Ultimately I think that is one
of the few ways to ensure long-term success.
I can't guarantee that I can hire 15
new really excellent security minds next year,
but I am pretty sure that I can have the software that I'm running and
writing this year still running next year.
Guy: Yes. It's basically the solution for scaling, and the
security talent shortages is very much real.
But then on top of that, there's also just the efficiencies.
Peter: For sure.
Guy: Automation, not just for your security team skillset, but also
for unlocking indeed a bunch of these developers
to carry the load of some of the daily activities there.
Peter: Yeah, absolutely right.
You get to the whole dev ops world
and so much focus is built on infrastructure as
code, and managing using automation to further
leverage the systems that are being rolled out
There's lots of good things to say about
automation, for sure.
Guy: Yeah, that definitely helps a lot.
Peter, there's a whole bunch of other topics I want to dig into,
but I think we're out of time.
It sounds like you're running a very forward-thinking team and I love the
Thanks for sharing on just the structure, and how the team works, and
how do you think about skillsets and interacting
with different teams, and how these learnings and
which learnings have applied from the large
company surrounding at Facebook to a smaller
team at Smartsheet and working with those.
Before I let you
onto your day job I love to ask every guest that
comes on the show, if you're talking to a
team that's looking to level up their
calibre here and trying to learn to be better, what's
your one pro tip?
It could be a pet peeve that you currently have, that you
see people getting wrong, that you'd give guidance to improve on?
Peter: Yeah, it's a great question.
I think that our conversation alluded to it.
But I will say that for me, the thing that a lot of security
organizations fail to always recognize and
often fail to recognize early is the power and
capability of enabling the rest of your
organization to help you get security.
If you're not thinking about
how to help educate and
communicate risks to your company
broadly so that then those folks, all those
individuals can go and help identify risks that
maybe you're not going to have insight into, then you're missing
I think Dino Dai Zovi just did
a keynote at Black Hat mentioning very much the
We need to make sure that we're collaborating and
partnering deeply with our organizations, and giving them
better information to help us find risks and
mitigate them effectively.
Guy: Yeah.
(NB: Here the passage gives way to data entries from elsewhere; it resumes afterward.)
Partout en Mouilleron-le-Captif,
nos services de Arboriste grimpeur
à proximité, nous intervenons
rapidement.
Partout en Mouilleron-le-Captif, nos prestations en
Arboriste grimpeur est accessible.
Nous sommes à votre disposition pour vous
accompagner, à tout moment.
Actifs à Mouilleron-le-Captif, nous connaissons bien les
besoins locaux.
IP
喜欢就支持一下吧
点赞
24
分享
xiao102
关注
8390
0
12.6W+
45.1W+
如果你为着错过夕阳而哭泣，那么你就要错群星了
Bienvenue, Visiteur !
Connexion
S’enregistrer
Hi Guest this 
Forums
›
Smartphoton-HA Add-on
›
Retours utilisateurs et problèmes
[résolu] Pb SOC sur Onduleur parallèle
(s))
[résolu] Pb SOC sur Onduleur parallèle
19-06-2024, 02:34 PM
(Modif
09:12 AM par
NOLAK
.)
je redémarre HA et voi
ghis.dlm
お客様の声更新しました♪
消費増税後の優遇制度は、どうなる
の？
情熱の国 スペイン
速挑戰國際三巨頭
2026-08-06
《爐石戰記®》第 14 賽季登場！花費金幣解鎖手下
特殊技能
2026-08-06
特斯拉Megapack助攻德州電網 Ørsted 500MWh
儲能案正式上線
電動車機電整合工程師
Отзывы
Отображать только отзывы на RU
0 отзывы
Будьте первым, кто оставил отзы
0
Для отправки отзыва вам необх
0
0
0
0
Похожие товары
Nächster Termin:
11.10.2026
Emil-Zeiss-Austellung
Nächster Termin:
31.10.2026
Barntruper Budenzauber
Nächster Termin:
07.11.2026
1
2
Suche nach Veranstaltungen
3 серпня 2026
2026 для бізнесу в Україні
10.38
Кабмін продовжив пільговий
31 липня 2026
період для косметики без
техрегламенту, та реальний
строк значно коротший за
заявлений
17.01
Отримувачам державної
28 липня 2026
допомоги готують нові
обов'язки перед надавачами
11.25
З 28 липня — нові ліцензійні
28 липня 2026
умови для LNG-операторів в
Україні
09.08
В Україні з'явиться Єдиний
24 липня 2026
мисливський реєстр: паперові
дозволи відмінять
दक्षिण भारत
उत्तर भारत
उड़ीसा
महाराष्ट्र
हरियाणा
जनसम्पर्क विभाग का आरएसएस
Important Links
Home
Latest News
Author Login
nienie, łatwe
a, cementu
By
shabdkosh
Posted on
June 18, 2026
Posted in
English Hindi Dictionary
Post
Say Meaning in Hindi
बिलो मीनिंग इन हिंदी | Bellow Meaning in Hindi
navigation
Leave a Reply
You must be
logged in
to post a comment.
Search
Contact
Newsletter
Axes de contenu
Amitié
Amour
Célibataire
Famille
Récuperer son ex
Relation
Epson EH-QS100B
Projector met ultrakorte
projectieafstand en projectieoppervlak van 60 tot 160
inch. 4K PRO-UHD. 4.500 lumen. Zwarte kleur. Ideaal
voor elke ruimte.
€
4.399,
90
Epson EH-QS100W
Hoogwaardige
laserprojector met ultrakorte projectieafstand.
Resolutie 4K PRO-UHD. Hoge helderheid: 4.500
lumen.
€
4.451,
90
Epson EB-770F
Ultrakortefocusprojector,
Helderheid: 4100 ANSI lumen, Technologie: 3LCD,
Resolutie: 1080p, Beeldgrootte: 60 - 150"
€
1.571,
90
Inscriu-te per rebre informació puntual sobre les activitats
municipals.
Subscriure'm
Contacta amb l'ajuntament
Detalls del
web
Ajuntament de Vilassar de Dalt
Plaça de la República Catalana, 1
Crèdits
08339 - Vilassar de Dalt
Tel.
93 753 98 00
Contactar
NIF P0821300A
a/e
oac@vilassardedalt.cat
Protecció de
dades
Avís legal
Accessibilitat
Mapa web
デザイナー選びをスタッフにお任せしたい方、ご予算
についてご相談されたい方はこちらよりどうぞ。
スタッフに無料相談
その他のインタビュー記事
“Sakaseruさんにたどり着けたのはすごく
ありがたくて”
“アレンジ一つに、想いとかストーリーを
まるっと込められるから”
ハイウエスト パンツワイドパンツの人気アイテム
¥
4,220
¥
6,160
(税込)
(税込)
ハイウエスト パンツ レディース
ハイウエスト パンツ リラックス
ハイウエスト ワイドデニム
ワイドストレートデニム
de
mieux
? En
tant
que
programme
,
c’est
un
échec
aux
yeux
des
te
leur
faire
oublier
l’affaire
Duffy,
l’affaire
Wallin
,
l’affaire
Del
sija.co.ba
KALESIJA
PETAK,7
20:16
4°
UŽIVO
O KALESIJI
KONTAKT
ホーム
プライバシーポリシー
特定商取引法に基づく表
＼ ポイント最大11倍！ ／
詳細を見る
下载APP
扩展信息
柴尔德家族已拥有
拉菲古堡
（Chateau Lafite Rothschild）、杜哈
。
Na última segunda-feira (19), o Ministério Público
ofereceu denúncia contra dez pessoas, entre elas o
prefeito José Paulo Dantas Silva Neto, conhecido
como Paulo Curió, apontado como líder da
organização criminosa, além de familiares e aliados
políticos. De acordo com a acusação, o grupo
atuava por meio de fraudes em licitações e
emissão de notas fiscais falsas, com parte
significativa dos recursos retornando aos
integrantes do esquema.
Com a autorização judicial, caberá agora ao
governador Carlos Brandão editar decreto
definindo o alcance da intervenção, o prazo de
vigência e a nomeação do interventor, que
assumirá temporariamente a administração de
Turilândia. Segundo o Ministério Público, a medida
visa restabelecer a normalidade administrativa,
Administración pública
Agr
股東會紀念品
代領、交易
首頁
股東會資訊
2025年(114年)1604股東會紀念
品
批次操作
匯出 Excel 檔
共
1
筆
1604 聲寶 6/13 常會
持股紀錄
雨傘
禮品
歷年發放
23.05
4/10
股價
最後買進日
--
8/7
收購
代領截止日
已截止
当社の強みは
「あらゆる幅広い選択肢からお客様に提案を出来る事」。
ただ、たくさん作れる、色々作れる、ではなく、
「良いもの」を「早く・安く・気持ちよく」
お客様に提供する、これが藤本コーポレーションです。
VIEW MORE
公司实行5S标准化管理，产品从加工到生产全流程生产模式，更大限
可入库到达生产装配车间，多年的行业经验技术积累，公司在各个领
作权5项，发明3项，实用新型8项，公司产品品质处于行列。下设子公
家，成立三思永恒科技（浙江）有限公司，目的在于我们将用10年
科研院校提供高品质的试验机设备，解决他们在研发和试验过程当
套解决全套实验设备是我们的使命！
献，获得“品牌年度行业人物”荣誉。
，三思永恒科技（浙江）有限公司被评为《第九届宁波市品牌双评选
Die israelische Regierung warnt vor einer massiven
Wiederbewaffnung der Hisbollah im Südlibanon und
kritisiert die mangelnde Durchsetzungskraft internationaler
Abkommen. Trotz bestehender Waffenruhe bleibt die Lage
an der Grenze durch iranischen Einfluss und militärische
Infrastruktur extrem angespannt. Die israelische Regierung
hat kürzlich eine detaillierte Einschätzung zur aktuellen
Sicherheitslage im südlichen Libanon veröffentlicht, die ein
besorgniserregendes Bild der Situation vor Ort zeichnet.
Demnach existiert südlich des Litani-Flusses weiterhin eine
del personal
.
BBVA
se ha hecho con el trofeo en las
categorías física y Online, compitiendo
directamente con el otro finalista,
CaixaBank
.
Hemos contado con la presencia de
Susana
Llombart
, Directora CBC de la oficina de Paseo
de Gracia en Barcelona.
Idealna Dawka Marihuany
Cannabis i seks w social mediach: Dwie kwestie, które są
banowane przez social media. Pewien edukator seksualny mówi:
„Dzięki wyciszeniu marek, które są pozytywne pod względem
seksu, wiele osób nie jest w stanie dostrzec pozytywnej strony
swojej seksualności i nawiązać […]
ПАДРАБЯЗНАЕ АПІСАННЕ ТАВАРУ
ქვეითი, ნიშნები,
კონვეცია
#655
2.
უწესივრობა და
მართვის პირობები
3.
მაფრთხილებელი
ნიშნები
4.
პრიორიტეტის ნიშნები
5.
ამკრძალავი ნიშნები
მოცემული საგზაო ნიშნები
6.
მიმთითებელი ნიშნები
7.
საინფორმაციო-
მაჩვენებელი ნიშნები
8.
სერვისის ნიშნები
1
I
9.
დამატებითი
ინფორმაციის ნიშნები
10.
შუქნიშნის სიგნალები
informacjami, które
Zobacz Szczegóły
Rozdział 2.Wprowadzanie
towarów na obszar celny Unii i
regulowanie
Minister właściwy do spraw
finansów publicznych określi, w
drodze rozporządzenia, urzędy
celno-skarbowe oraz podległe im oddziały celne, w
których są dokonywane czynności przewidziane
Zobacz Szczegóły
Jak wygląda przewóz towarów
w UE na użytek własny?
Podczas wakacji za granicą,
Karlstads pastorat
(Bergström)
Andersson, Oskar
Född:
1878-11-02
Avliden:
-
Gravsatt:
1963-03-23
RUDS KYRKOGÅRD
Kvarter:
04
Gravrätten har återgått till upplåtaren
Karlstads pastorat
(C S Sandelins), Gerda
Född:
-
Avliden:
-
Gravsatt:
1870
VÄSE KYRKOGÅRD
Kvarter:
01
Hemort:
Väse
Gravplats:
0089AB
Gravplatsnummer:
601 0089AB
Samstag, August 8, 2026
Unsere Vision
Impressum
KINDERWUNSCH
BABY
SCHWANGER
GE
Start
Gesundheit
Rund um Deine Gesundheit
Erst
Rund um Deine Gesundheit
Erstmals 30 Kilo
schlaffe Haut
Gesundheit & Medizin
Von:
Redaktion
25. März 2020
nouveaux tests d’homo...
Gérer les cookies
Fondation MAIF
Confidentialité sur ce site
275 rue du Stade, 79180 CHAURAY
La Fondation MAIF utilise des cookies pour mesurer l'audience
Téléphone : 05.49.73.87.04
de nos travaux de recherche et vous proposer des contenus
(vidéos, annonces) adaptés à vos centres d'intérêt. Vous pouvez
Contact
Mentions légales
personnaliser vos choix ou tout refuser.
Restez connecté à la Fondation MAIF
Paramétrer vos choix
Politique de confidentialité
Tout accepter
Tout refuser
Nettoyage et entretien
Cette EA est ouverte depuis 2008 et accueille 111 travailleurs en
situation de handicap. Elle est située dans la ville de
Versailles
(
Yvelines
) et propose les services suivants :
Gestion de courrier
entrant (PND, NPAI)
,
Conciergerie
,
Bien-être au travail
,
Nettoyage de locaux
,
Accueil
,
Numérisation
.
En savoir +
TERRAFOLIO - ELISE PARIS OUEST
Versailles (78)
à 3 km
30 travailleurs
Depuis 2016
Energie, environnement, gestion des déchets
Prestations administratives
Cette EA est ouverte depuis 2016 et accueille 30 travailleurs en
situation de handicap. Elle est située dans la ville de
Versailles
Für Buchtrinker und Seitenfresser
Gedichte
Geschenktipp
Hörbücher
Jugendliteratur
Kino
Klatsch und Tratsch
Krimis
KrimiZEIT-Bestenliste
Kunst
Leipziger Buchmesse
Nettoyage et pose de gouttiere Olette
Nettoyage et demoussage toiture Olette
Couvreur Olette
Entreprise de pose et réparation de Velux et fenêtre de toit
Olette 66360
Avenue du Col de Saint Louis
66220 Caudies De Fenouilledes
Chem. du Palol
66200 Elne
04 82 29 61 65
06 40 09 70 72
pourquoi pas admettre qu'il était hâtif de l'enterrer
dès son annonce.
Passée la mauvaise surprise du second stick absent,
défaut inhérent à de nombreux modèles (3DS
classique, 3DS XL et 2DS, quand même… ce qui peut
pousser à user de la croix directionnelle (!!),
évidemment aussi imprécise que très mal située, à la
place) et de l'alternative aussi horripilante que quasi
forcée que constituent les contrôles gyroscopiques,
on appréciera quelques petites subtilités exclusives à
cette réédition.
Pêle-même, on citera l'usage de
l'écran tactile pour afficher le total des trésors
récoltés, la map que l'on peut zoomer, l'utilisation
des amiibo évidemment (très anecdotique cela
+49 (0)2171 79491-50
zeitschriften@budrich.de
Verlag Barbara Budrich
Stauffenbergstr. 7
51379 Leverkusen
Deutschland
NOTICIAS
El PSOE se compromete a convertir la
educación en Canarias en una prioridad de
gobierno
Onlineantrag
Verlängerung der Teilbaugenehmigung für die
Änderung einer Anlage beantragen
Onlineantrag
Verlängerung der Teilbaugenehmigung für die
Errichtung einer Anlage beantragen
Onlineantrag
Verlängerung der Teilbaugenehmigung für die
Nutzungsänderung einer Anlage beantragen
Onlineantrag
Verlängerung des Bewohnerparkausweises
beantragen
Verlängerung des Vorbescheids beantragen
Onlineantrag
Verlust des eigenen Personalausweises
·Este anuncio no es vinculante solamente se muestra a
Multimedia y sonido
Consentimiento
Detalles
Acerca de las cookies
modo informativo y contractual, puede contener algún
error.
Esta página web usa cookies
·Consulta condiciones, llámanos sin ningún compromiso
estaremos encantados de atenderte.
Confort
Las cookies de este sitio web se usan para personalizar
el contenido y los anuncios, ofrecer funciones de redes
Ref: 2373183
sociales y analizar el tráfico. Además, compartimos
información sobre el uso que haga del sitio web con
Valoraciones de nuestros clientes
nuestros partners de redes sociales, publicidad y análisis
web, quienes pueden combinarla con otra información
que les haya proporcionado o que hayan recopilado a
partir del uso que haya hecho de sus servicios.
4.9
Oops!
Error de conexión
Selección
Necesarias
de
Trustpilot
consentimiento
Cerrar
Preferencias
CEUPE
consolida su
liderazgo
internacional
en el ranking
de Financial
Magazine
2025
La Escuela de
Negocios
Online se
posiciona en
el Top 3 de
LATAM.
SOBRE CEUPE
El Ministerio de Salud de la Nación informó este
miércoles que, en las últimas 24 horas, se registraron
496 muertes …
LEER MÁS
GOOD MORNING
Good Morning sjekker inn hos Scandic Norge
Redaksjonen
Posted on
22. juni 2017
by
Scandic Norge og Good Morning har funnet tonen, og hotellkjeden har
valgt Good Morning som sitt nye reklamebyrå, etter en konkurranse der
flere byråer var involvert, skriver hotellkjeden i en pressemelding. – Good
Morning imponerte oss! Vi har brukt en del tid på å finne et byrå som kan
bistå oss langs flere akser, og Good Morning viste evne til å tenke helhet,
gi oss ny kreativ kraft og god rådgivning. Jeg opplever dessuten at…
Spot-on.
Fully agreed, I think it's the only way to scale.
So if people want to join or explore
these jobs in that talent shortage around in
Smartsheet, where should they go?
Peter: Absolutely. Just go to
Smartsheet.com/careers, and you can look at the
available jobs that are up there now.
Guy: Sounds good. I encourage people to check out the different jobs and indeed
this forward-looking surrounding.
Thanks a lot, Peter, for coming onto the show.
Peter: Absolutely. Thank you for having me, I've really enjoyed it.
Guy: Thanks everybody, for tuning in.
I hope you join us for the next one.